* [WORK INSTRUCTIONS]
In full and without deviation, write out the entries that follow.

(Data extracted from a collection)
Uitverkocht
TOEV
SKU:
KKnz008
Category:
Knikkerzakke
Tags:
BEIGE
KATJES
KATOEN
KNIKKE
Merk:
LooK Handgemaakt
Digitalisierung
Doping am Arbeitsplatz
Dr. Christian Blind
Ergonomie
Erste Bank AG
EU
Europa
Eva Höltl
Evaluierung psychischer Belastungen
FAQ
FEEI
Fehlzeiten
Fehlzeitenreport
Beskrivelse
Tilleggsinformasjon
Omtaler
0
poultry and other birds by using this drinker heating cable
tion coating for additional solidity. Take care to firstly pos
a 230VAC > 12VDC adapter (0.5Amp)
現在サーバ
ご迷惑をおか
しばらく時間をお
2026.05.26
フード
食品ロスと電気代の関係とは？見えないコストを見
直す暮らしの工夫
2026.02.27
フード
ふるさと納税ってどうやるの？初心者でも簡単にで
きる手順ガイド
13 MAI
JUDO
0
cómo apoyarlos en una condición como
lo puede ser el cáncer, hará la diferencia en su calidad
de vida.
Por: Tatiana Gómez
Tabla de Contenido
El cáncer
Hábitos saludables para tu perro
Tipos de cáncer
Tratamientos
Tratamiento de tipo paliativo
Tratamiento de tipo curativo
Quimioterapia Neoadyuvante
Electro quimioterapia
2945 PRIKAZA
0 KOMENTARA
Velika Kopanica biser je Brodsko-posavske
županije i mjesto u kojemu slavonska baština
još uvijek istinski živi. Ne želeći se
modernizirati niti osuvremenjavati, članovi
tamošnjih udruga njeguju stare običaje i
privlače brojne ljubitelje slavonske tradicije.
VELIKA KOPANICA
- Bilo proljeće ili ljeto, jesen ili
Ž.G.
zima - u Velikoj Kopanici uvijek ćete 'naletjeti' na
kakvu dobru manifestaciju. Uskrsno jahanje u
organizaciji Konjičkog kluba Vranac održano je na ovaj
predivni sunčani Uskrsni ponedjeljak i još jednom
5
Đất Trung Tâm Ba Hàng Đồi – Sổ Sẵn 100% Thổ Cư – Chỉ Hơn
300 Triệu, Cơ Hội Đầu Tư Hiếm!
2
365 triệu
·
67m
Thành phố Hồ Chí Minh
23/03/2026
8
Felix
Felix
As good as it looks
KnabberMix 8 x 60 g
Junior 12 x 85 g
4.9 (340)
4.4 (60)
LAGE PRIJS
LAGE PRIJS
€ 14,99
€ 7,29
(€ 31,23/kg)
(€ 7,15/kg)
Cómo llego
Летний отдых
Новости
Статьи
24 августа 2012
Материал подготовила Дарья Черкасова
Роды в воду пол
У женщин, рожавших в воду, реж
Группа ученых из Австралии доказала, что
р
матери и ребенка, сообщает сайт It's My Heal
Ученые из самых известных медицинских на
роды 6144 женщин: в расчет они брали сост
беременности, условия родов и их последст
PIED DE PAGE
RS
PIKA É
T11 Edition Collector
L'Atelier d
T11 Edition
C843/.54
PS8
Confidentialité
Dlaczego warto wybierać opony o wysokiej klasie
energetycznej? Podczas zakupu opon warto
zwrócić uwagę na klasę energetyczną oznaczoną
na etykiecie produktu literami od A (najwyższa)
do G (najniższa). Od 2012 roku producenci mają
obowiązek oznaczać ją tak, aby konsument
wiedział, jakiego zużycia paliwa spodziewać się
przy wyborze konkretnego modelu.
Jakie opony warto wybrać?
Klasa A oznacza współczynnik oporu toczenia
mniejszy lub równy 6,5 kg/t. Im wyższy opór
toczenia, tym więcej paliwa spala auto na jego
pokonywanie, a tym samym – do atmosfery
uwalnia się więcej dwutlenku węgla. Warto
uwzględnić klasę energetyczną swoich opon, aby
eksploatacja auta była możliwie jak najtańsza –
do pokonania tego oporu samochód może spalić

* [REPLY TO THE TASK]
Uitverkocht
TOEV
SKU:
KKnz008
Category:
Knikkerzakke
Tags:
BEIGE
KATJES
KATOEN
KNIKKE
Merk:
LooK Handgemaakt
Digitalisierung
Doping am Arbeitsplatz
Dr. Christian Blind
Ergonomie
Erste Bank AG
EU
Europa
Eva Höltl
Evaluierung psychischer Belastungen
FAQ
FEEI
Fehlzeiten
Fehlzeitenreport
Beskrivelse
Tilleggsinformasjon
Omtaler
0
poultry and other birds by using this drinker heating cable
tion coating for additional solidity. Take care to firstly pos
a 230VAC > 12VDC adapter (0.5Amp)
現在サーバ
ご迷惑をおか
しばらく時間をお
2026.05.26
フード
食品ロスと電気代の関係とは？見えないコストを見
直す暮らしの工夫
2026.02.27
フード
ふるさと納税ってどうやるの？初心者でも簡単にで
きる手順ガイド
13 MAI
JUDO
0
cómo apoyarlos en una condición como
lo puede ser el cáncer, hará la diferencia en su calidad
de vida.
Por: Tatiana Gómez
Tabla de Contenido
El cáncer
Hábitos saludables para tu perro
Tipos de cáncer
Tratamientos
Tratamiento de tipo paliativo
Tratamiento de tipo curativo
Quimioterapia Neoadyuvante
Electro quimioterapia
2945 PRIKAZA
0 KOMENTARA
Velika Kopanica biser je Brodsko-posavske
županije i mjesto u kojemu slavonska baština
još uvijek istinski živi. Ne želeći se
modernizirati niti osuvremenjavati, članovi
tamošnjih udruga njeguju stare običaje i
privlače brojne ljubitelje slavonske tradicije.
VELIKA KOPANICA
- Bilo proljeće ili ljeto, jesen ili
Ž.G.
zima - u Velikoj Kopanici uvijek ćete 'naletjeti' na
kakvu dobru manifestaciju. Uskrsno jahanje u
organizaciji Konjičkog kluba Vranac održano je na ovaj
predivni sunčani Uskrsni ponedjeljak i još jednom
5
Đất Trung Tâm Ba Hàng Đồi – Sổ Sẵn 100% Thổ Cư – Chỉ Hơn
300 Triệu, Cơ Hội Đầu Tư Hiếm!
2
365 triệu
·
67m
Thành phố Hồ Chí Minh
23/03/2026
8
Felix
Felix
As good as it looks
KnabberMix 8 x 60 g
Junior 12 x 85 g
4.9 (340)
4.4 (60)
LAGE PRIJS
LAGE PRIJS
€ 14,99
€ 7,29
(€ 31,23/kg)
(€ 7,15/kg)
Cómo llego
Летний отдых
Новости
Статьи
24 августа 2012
Материал подготовила Дарья Черкасова
Роды в воду пол
У женщин, рожавших в воду, реж
Группа ученых из Австралии доказала, что
р
матери и ребенка, сообщает сайт It's My Heal
Ученые из самых известных медицинских на
роды 6144 женщин: в расчет они брали сост
беременности, условия родов и их последст
PIED DE PAGE
RS
PIKA É
T11 Edition Collector
L'Atelier d
T11 Edition
C843/.54
PS8
Confidentialité
Dlaczego warto wybierać opony o wysokiej klasie
energetycznej? Podczas zakupu opon warto
zwrócić uwagę na klasę energetyczną oznaczoną
na etykiecie produktu literami od A (najwyższa)
do G (najniższa). Od 2012 roku producenci mają
obowiązek oznaczać ją tak, aby konsument
wiedział, jakiego zużycia paliwa spodziewać się
przy wyborze konkretnego modelu.
Jakie opony warto wybrać?
Klasa A oznacza współczynnik oporu toczenia
mniejszy lub równy 6,5 kg/t. Im wyższy opór
toczenia, tym więcej paliwa spala auto na jego
pokonywanie, a tym samym – do atmosfery
uwalnia się więcej dwutlenku węgla. Warto
uwzględnić klasę energetyczną swoich opon, aby
eksploatacja auta była możliwie jak najtańsza –
do pokonania tego oporu samochód może spalić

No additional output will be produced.